Человек может сформироваться только сам, но формируется он благодаря сознательному освоению того, что было создано другими. Кантовская антиномия гения, когда усвоенных школьных правил недостаточно для личного открытия, а открытие нарушает все принятое прежде и привычное, здесь получила возможность «снятия» в диалектическом решении проблемы индивидуального и даже оригинального творчества и его зависимости от объективно существующих норм. Это произойдет в гегелевской трактовки «открытия» и, шире, в его концепции творчества, причем любого. Идет ли речь об открытии художественном или научном — законы одни. Они едины у научного и художественного творчества. Практически Гегель описывал и свой научный подвиг, свое открытие, когда говорил об открытии художественном. Оно во «всеобщем мастерстве», в умении продолжить невидимо существующий «свод», замкнув его своим камнем: «Художнику как таковому принадлежит лишь его формальная деятельность, его особое мастерство в определенном способе изображения; и этому он был научен во всеобщем мастерстве. Он подобен тому, кто находится среди рабочих, сооружающих каменный свод, остов которого невидимо существует как идея. Каждый кладет камень, в равной мере и художник. То, что он — последний, случайно; в то время как он кладет этот камень свод уже несет сам себя. Когда он кладет этот камень, он видит, что целое — это свод, высказывает это и считается его изобретателем». 166

Русская теоретическая мысль XVIII века во многом становится понятной только на фоне общеевропейской проблематики. Многое было ей недоступно в силу специфики развития нашей культуры, не пережившей Ренессанса и осваивающей Просвещение по чужим источникам. То, что должно было сформироваться в силу внутренней логики развития, заимствовалось, но представления об индивидуальности и «всеобщем мастерстве» постепенно входили в оборот русской эстетической мысли, пытавшейся сформулировать свое отношение к художественному наследию: «Изучению правил следует подражение авторов, в красноречии славных, которое учащимся едва не больше нужно, нежели самые лучшие правила. Всяк знает, что и в художествах того миновать нельзя наприклад: кто учится живописству, тот старается всегда иметь у себя луч­шие рисунки и картины славных мастеров и, к ним применяясь, достигнуть совер­шенства в том художестве. Красноречие, коль много превышает прочие искусства, толь больше требует и подражания знатных авторов»167. При этом Ломоносов строго разделяет творческое освоение образца и прямое заимствование: «Однако ж при подражании одном оставаться не должно»,— писал он.
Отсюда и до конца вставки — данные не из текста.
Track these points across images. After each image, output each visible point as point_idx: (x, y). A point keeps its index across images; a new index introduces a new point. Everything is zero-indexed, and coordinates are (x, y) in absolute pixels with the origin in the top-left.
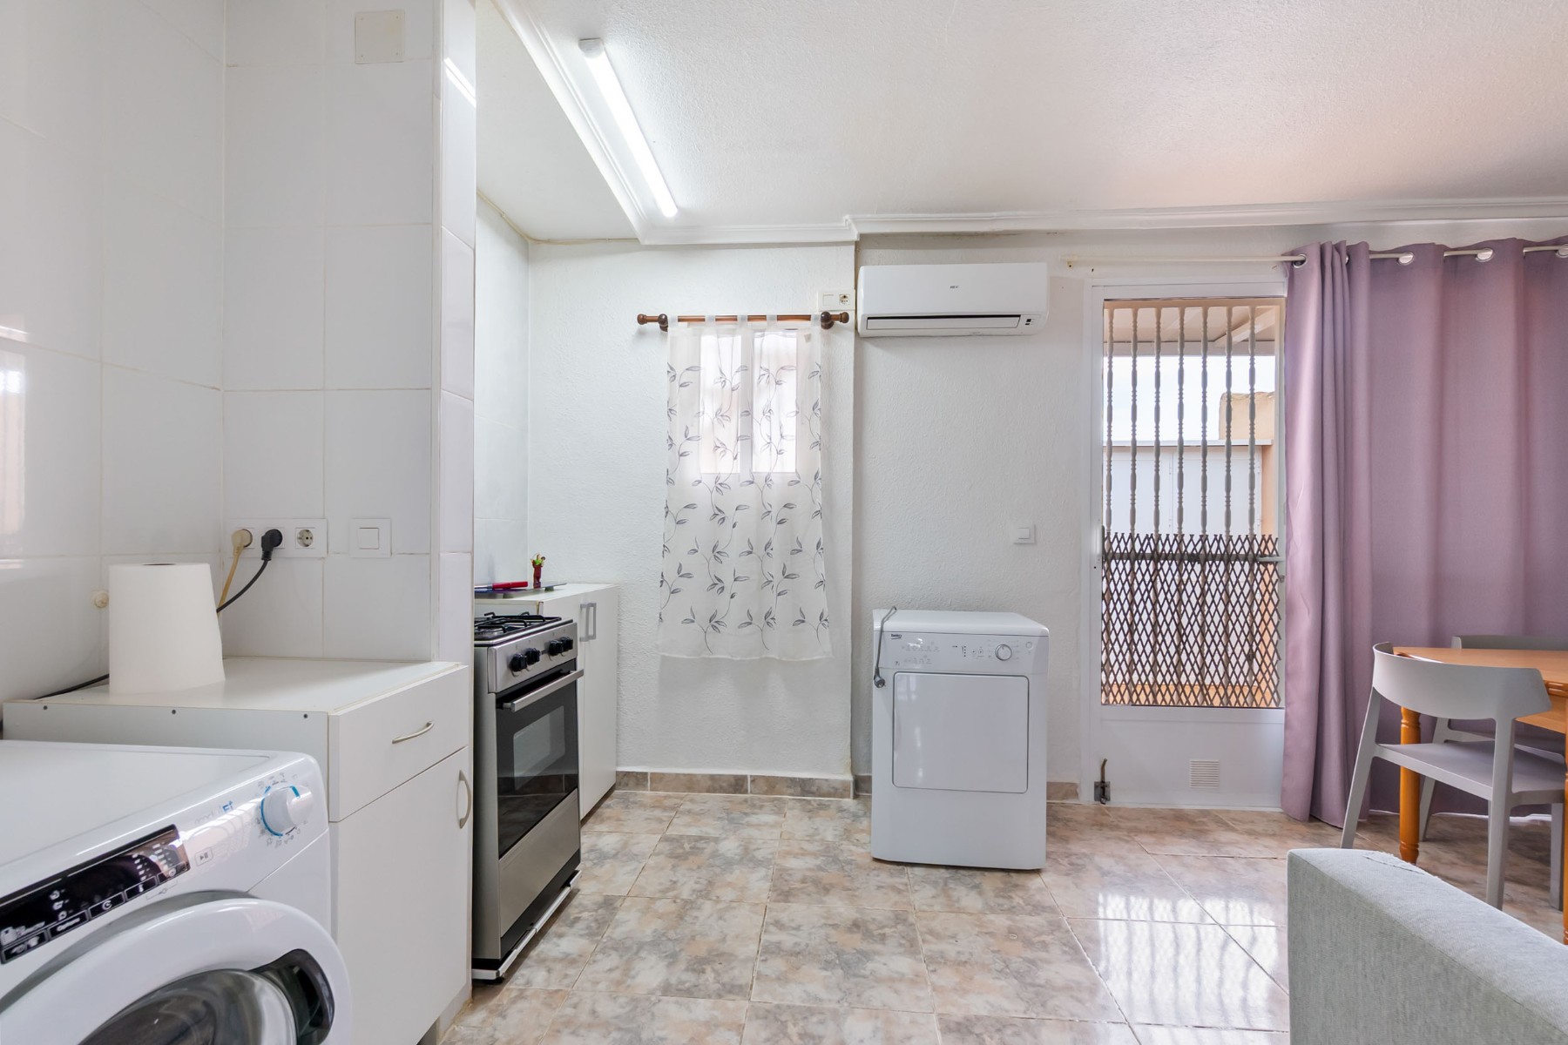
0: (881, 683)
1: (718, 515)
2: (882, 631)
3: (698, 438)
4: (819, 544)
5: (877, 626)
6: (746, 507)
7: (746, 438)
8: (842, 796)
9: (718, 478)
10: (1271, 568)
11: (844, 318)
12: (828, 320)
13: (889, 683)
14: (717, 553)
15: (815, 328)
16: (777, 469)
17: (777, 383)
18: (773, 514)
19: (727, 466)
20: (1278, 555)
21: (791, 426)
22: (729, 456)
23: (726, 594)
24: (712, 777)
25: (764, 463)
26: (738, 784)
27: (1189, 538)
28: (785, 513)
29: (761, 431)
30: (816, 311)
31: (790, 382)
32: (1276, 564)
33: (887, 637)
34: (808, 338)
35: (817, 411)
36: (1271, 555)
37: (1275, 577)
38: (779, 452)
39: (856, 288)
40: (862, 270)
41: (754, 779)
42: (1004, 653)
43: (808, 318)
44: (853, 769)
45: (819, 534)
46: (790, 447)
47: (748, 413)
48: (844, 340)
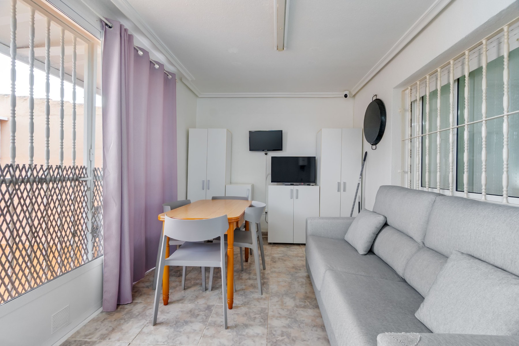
10: (84, 183)
20: (87, 177)
27: (40, 167)
32: (86, 181)
36: (84, 177)
37: (86, 188)
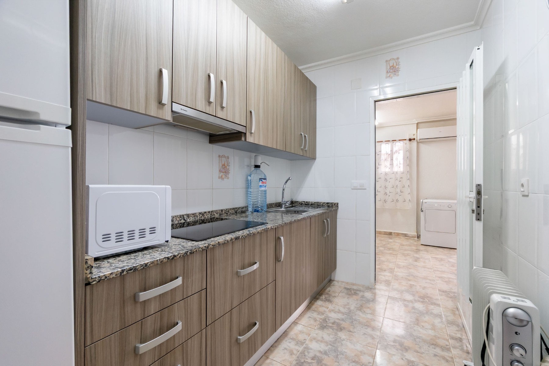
0: (422, 211)
1: (386, 180)
2: (422, 202)
3: (381, 165)
4: (409, 185)
5: (421, 201)
6: (392, 178)
7: (392, 164)
8: (415, 238)
9: (386, 172)
11: (414, 139)
12: (410, 140)
13: (424, 211)
14: (386, 187)
15: (408, 142)
16: (399, 170)
17: (399, 153)
18: (398, 179)
19: (387, 170)
21: (402, 162)
22: (388, 168)
23: (388, 196)
24: (385, 232)
25: (396, 169)
26: (390, 234)
28: (401, 179)
29: (395, 162)
30: (408, 138)
31: (402, 152)
33: (424, 203)
34: (406, 144)
35: (408, 159)
38: (400, 167)
39: (417, 132)
40: (418, 130)
41: (394, 233)
42: (449, 206)
43: (406, 140)
44: (417, 232)
45: (409, 184)
46: (402, 166)
47: (392, 160)
48: (414, 144)
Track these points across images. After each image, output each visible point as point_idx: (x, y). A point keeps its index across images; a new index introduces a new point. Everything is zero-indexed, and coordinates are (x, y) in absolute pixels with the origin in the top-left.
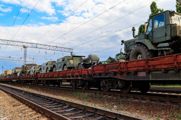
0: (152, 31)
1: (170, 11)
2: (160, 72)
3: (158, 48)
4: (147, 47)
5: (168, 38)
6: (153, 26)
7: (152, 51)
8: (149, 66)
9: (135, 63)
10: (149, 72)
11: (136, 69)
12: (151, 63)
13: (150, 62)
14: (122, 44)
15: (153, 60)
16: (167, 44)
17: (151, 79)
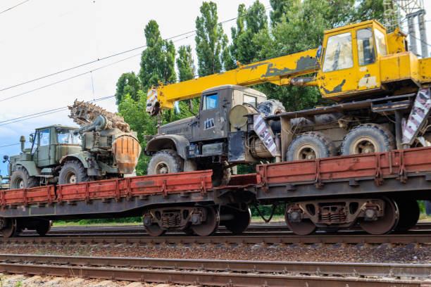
0: (37, 150)
1: (55, 128)
2: (36, 206)
3: (42, 174)
4: (28, 173)
5: (52, 163)
6: (39, 144)
7: (34, 177)
8: (27, 198)
9: (13, 193)
10: (28, 206)
11: (14, 201)
12: (30, 194)
13: (28, 192)
14: (4, 162)
15: (30, 191)
16: (49, 170)
17: (30, 215)
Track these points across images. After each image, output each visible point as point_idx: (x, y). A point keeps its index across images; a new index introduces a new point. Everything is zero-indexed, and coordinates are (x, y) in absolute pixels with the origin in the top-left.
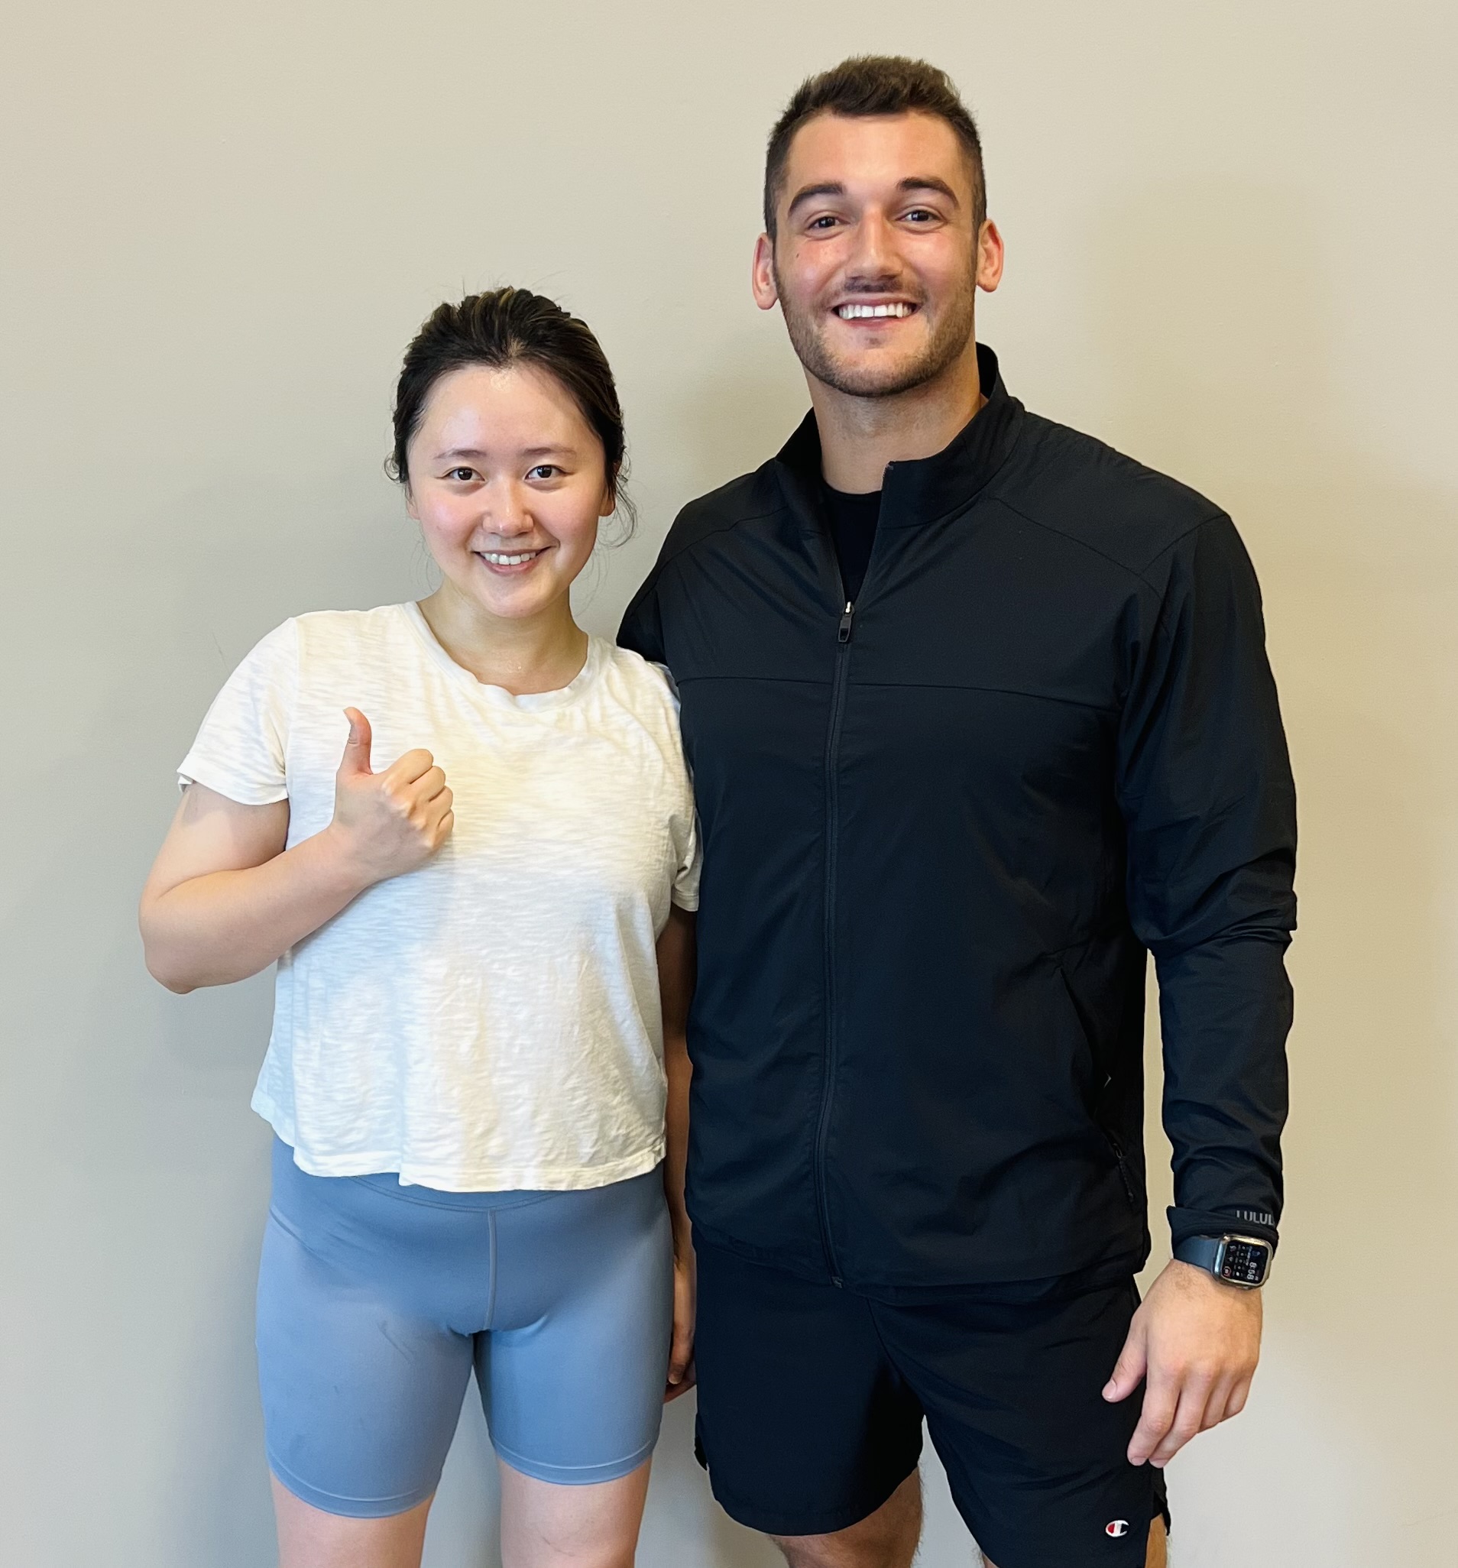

И в одном из своих писем он поднимает тему личной одаренности весьма своеобразным образом. «Музы не такие девки, которых всегда изнасильничать можно,— писал он Шувалову.—Оне кого хотят, того и полюбят»168. Рассуждение о музах как о девках, которых нельзя «изнасильничать» — это уже наш национальный и весьма колоритный вариант учения о гении. Перевод на русский язык европейской полемики о школе, мастерстве и таланте, ingenium. Но это уже совсем другая тема.